Prisoners give straight talk to local youths


JOHN RUCH

“My hope is to be able to kill the lie,” said Mac Hudson, a former Academy Homes housing development resident, about the street-cred lifestyle that put him in prison. “I want to stop seeing my people die behind this illusion.”

Hudson was not speaking in a Gazette interview. He was unavailable—19 years into a life sentence for murder at Old Colony Correctional Center.

His words come from the recent documentary “Voices from Behind the Wall.” In the movie, Hudson and eight other lifers warn today’s youths about the realities of prison and death.

Clips from the documentary, and much more youth outreach information, are now available on a new web site called The Strongest Link ( www.strongestlinkboston.com), organized by Boston ministers, City Councilors Chuck Turner and Charles Yancey, and others.

The Strongest Link’s goal is to connect those prisoners with the community in general and youths in particular. The idea is “to increase peace and safety and to decrease negative behavior and neighborhood violence,” according to the site.

Jamaica Plain’s Jackson and Egleston squares are among the city’s youth violence hot spots. A teenager was shot to death last week in the Bromley-Heath housing development. [See related article.] Both areas are also represented in the prisoners’ outreach efforts.

“Voices from Behind the Wall” was produced by Teen Empowerment, a nonprofit group that has an active Egleston Square branch. And Hudson won respect for his work with at-risk youths at the Judge Richard L. Banks Community Justice Program in 2006, when he was out on bail during an appeal.

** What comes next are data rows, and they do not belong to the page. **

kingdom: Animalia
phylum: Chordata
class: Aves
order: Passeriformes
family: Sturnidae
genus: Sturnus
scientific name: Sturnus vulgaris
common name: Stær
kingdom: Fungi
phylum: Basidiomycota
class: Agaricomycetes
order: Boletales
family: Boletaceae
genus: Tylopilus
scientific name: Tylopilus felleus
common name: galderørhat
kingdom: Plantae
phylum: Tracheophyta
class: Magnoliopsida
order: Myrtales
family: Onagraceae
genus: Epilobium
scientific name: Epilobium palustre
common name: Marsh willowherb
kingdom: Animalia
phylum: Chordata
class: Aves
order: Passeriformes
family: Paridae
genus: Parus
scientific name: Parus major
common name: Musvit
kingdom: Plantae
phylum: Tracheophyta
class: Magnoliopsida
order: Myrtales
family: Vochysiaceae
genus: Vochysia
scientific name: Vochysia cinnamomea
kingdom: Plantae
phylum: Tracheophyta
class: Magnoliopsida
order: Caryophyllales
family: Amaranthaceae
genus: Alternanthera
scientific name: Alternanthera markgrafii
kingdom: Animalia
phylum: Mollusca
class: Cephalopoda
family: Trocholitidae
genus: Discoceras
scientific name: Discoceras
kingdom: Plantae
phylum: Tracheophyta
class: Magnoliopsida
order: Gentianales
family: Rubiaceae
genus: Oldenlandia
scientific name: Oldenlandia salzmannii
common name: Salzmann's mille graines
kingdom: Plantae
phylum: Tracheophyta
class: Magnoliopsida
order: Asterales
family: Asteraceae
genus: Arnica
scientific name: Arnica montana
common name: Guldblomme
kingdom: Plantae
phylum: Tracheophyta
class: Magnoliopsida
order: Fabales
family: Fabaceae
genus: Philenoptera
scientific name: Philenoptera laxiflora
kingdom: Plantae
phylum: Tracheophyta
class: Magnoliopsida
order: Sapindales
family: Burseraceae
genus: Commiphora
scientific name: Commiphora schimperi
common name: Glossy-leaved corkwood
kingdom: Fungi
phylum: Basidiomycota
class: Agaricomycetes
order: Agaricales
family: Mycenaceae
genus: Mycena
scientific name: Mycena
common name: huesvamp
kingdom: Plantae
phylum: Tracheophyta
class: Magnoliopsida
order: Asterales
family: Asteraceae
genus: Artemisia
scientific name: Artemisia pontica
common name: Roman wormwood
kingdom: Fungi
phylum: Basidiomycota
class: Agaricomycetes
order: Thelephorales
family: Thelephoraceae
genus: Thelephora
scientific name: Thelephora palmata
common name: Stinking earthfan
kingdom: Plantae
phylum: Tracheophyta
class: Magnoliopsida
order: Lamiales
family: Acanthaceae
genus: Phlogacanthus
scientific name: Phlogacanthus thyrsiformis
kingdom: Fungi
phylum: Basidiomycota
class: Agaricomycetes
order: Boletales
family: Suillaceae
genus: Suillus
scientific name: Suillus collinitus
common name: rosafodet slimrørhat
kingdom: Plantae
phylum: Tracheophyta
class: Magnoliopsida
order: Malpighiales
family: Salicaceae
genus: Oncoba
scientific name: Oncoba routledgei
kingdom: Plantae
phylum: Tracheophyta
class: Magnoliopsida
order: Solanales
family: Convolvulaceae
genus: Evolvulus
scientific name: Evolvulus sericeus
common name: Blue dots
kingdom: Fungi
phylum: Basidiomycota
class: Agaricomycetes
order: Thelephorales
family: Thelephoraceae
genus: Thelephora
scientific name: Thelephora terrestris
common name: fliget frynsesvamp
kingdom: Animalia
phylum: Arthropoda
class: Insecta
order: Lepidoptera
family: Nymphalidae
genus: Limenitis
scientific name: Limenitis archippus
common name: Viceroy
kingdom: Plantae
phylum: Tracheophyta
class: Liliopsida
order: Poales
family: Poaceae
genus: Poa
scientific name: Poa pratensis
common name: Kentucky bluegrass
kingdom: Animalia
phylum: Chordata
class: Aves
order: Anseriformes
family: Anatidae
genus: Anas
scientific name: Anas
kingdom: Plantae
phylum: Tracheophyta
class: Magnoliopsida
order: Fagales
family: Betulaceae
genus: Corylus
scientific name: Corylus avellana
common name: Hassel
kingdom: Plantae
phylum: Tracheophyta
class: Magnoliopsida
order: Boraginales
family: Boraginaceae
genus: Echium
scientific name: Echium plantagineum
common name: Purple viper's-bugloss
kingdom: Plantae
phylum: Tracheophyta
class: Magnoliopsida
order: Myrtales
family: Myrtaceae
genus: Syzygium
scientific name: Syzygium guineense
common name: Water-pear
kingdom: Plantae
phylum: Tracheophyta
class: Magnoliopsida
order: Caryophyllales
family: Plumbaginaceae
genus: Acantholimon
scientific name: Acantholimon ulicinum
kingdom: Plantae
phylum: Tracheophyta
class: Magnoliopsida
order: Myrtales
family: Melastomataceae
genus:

“The inmates were trying to reach the population of youths we work most closely with,” said Teen Empowerment spokesperson Stephanie Berkowitz of the documentary. “The goal of the inmates was to demystify and de-glorify what prison life is really like.”

The message is stark. The prisoners describe how their supposed best friends and family members disappear when things go wrong, and how much they miss their freedom now that it is gone.

Among the prisoners is Herby Caillot, who will spend the rest of his life in prison for first-degree murder. He recounts how he entered prison a functionally illiterate ninth-grade drop-out.

“Prison is a real wake-up call,” Caillot says. “I’d rather you all wake up on the streets than wake up in here.”

The documentary was the brainchild of one of the prisoners—a father who knew his own children were on the streets, at risk of repeating the cycle. The state Department of Corrections approved the project. The movie premiered in May at the Youth Peace Conference in Dorchester.

In the late 1980s, Hudson lived the street life from Jackson Square’s Academy Homes. In 1990, at age 18, he was convicted of second-degree murder in the shooting of two men on a Roxbury street in a drug robbery. While warning youths about the street life, he has also maintained his innocence.

For four months in 2006—during an appeal— Hudson was back in Jackson Square at the Banks Program, a Bromley-Heath organization that provides legal advice and outreach to adults and youths.

“We’re about helping people turn their lives around,” said Banks Program Executive Director Eva Clark. Among the organization’s efforts is outreach to at-risk youth by ex-offenders—the type of people who can speak credibly while also scaring kids straight.

Clark said that before meeting Hudson, she refused to work with inmates on life sentences. “Some of them, there’s no hope,” she said. But Hudson won her over despite her reservations about his “horrific record.”

“He’s not so institutionalized or bitter,” Clark said.

She was impressed enough to take responsibility for him when he was out on bail and put him to work doing youth outreach.

“I told him, ‘Some want to see you fry. Some want to see you fly. I want to teach you how to fly,’” Clark said.

Hudson worked with court-involved kids through the Department of Youth Services, sometimes appearing with them in court. He was also a prominent voice in the controversy over trespassing arrests in Bromley-Heath that led the Boston Housing Authority to make its policy more lenient.

“He was really good with the law enforcement community and the kids,” Clark said.

“Follow-through is a big thing for most of these kids,” Hudson said in a Gazette interview at the time. “If you follow through, they’ll follow you to the end of the Earth.”

The Banks Program continues that sort of work today, despite being “unfunded” in an area where the need is growing.

“We’ve got a lot of work to do,” Clark said. “I could use Mac right about now.”

Teen Empowerment is doing outreach work as well. Right now, the Egleston branch is looking for youths to hire as community organizers. Its activities include safe social events, gang resolution, youth-police dialogues, arts events and more. The general idea is to give youths responsibility and power.

“Voices from Behind the Walls” has become popular, Berkowitz said, noting that a copy was sold to someone in New York the day of the Gazette interview. Buyers include schools, violence-prevention programs and public health agencies, she said.

Teen Empowerment’s Egleston Square center can be contacted at 442-4684, and the Banks Program at 522-7870. For more youth outreach programs, see the Strongest Link web site and the Gazette’s JP Resource Guide .

Correction: The print version of this article misidentified prisoner mac Hudson’s former affiliation. He was not a member of any gang. The Gazette regrets the error.